The following data, taken from Matlab’s built-in
patients data sample (reference), records the ages and systolic pressure of 10 smokers (\(z=1\)) and 12 nonsmokers (\(z=0\)). Train a logistic regression model on this data.
age1 = [38 33 39 48 32 27 44 28 30 45]; sys1 = [124 130 130 130 124 123 128 129 127 134]; age0 = [43 38 40 49 46 40 28 31 45 42 25 36]; sys0 = [109 125 117 122 121 115 115 118 114 115 127 114];
Then test the model on a separate data set, generating predictions for the people based on their age and systolic pressure:
age = [38 45 30 48 48 25 44 49 45 48]; sys = [138 124 130 123 129 128 124 119 136 114];
Finally, compare the model’s prediction with actual smoker status in the test dataset.
actual = [1 0 0 0 0 1 1 0 1 0];
Solution.
We set up the log-likelihood function
LogL, maximize it, and use the optimal parameters cc to predict the status of the 10 people who were not a part of the training set.
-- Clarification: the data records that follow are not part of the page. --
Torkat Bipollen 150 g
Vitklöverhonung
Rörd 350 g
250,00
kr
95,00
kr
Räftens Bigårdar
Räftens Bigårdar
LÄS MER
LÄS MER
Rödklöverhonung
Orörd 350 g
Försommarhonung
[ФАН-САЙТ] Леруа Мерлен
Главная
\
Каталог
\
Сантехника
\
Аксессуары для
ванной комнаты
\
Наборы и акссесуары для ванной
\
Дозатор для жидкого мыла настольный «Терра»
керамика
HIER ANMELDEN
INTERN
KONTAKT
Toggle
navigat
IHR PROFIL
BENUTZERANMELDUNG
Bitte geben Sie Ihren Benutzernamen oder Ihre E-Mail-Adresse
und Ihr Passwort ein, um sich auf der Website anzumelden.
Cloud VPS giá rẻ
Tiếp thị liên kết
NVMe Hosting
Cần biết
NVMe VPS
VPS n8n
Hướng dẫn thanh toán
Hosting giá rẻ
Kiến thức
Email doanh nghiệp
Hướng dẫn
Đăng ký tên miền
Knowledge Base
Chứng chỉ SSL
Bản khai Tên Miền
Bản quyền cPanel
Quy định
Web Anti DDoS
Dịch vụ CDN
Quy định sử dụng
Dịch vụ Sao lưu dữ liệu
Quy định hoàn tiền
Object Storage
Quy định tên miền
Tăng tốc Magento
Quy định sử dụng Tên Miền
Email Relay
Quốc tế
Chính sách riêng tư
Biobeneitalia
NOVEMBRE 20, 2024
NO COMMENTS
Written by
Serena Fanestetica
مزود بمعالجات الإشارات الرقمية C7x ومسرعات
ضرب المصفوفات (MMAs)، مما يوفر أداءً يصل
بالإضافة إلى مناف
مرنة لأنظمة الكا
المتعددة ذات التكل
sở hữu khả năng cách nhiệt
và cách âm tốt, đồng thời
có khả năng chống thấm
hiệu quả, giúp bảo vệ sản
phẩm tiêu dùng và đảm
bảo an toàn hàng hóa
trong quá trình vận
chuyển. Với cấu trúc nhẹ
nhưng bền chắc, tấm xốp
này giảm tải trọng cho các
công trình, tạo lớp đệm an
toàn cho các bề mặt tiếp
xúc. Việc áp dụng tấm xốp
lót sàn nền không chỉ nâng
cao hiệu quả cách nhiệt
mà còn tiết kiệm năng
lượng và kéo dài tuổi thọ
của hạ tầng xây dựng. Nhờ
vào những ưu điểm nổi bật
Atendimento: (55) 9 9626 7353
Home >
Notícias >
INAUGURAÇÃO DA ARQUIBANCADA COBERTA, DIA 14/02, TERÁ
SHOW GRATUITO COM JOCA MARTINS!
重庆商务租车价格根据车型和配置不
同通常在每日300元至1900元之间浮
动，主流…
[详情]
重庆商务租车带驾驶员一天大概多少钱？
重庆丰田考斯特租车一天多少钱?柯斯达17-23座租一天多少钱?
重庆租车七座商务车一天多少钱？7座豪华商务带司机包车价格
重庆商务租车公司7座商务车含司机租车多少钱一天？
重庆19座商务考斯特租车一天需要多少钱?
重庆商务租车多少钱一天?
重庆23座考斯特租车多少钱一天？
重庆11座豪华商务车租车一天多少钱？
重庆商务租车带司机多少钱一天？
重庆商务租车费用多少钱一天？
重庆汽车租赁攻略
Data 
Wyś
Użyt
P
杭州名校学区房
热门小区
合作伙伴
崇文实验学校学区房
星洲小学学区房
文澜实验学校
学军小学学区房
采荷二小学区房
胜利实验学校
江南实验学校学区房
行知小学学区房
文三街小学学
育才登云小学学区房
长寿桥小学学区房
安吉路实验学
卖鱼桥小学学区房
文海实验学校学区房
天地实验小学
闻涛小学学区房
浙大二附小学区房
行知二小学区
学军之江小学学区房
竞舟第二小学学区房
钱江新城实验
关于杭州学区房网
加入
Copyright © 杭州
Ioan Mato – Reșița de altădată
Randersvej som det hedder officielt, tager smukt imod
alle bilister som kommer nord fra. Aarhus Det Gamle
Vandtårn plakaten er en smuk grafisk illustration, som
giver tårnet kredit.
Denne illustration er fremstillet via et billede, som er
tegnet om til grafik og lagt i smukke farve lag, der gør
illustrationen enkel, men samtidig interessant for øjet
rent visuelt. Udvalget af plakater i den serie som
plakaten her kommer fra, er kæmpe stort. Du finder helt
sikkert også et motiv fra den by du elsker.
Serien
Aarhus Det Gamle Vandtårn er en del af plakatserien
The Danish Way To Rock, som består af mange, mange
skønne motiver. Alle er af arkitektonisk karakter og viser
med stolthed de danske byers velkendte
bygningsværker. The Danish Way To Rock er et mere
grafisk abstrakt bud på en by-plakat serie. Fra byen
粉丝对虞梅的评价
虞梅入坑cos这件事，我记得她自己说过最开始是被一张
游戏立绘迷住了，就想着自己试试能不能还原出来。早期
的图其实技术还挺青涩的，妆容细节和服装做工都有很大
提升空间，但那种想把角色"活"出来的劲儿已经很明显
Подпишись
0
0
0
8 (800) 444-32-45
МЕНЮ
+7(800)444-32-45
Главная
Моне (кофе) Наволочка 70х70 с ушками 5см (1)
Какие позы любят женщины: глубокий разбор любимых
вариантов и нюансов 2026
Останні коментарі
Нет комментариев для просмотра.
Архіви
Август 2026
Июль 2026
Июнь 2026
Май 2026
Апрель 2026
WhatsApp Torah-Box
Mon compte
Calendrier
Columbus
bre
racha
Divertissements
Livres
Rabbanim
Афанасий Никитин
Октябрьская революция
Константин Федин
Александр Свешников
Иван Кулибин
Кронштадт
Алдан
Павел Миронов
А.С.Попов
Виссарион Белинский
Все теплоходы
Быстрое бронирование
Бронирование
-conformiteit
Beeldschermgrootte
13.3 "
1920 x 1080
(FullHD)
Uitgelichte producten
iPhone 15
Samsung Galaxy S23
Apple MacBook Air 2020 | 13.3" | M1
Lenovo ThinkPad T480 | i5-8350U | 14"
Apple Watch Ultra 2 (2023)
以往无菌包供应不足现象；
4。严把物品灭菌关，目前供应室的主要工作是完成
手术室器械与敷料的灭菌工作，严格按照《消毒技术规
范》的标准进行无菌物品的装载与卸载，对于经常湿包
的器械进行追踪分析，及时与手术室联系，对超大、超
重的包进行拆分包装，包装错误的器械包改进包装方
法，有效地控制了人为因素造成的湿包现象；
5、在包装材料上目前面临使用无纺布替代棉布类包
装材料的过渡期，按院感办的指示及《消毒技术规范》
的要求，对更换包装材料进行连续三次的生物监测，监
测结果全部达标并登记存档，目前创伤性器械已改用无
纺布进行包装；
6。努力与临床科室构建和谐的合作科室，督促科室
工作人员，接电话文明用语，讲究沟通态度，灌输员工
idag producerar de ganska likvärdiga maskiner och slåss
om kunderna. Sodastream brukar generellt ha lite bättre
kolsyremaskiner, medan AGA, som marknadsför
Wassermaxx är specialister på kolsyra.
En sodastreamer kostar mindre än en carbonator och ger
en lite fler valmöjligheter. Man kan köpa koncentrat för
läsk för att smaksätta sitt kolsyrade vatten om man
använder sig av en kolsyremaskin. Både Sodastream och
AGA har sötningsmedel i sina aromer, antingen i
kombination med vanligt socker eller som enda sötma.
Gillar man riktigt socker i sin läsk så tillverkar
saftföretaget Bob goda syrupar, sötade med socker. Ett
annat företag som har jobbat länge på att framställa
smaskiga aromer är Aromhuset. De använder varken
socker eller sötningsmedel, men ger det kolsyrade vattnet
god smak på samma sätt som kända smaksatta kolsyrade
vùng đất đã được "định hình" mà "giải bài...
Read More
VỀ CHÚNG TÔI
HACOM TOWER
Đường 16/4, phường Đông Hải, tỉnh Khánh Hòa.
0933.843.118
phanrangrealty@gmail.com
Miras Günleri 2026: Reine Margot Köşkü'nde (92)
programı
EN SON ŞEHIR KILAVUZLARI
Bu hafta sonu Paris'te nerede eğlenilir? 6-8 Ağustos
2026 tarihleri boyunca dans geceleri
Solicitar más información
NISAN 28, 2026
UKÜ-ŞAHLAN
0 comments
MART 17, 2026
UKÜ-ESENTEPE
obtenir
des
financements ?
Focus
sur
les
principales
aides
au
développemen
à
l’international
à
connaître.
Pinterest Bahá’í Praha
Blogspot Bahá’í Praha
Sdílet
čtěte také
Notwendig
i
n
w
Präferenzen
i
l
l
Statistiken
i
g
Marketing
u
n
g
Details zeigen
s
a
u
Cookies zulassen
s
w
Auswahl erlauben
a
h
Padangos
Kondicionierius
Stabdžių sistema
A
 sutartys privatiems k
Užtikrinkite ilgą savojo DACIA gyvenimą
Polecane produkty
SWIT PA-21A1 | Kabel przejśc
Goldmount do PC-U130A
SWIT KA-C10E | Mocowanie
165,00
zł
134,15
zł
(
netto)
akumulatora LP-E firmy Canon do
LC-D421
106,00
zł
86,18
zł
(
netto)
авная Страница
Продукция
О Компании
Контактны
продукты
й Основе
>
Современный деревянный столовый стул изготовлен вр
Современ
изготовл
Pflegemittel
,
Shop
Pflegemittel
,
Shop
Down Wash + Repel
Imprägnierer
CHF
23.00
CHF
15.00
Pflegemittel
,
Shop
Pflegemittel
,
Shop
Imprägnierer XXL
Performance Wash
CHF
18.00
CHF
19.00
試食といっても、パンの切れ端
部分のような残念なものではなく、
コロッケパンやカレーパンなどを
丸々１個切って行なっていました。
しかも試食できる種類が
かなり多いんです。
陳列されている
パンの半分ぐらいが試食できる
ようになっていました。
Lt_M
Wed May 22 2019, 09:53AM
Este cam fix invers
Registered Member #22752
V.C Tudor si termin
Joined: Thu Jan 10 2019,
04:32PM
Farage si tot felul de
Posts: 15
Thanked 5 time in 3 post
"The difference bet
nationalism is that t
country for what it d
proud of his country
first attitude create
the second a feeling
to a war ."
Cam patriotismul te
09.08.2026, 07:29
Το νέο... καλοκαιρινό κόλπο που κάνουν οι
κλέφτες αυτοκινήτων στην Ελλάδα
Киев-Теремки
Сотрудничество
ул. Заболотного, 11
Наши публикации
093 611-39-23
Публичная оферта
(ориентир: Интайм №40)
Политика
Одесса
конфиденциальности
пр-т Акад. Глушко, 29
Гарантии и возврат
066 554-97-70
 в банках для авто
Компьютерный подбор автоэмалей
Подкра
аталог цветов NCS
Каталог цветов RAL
LogL = @(c) sum(log(1./(1+exp(-c(1)*age1-c(2)*sys1-c(3))))) + sum(log(1 - 1./(1+exp(-c(1)*age0-c(2)*sys0-c(3))))); cc = fminsearch(@(c) -LogL(c), [0; 0; 0]); age = [38 45 30 48 48 25 44 49 45 48]; sys = [138 124 130 123 129 128 124 119 136 114]; prediction = 1./(1+exp(-cc(1)*age-cc(2)*sys-cc(3))); actual = [1 0 0 0 0 1 1 0 1 0]; disp([prediction' actual']);
Excluding the cases where prediction is a number close to \(0.5\) (which should be considered a “don’t know” answer), the model got 6 out of 8 right.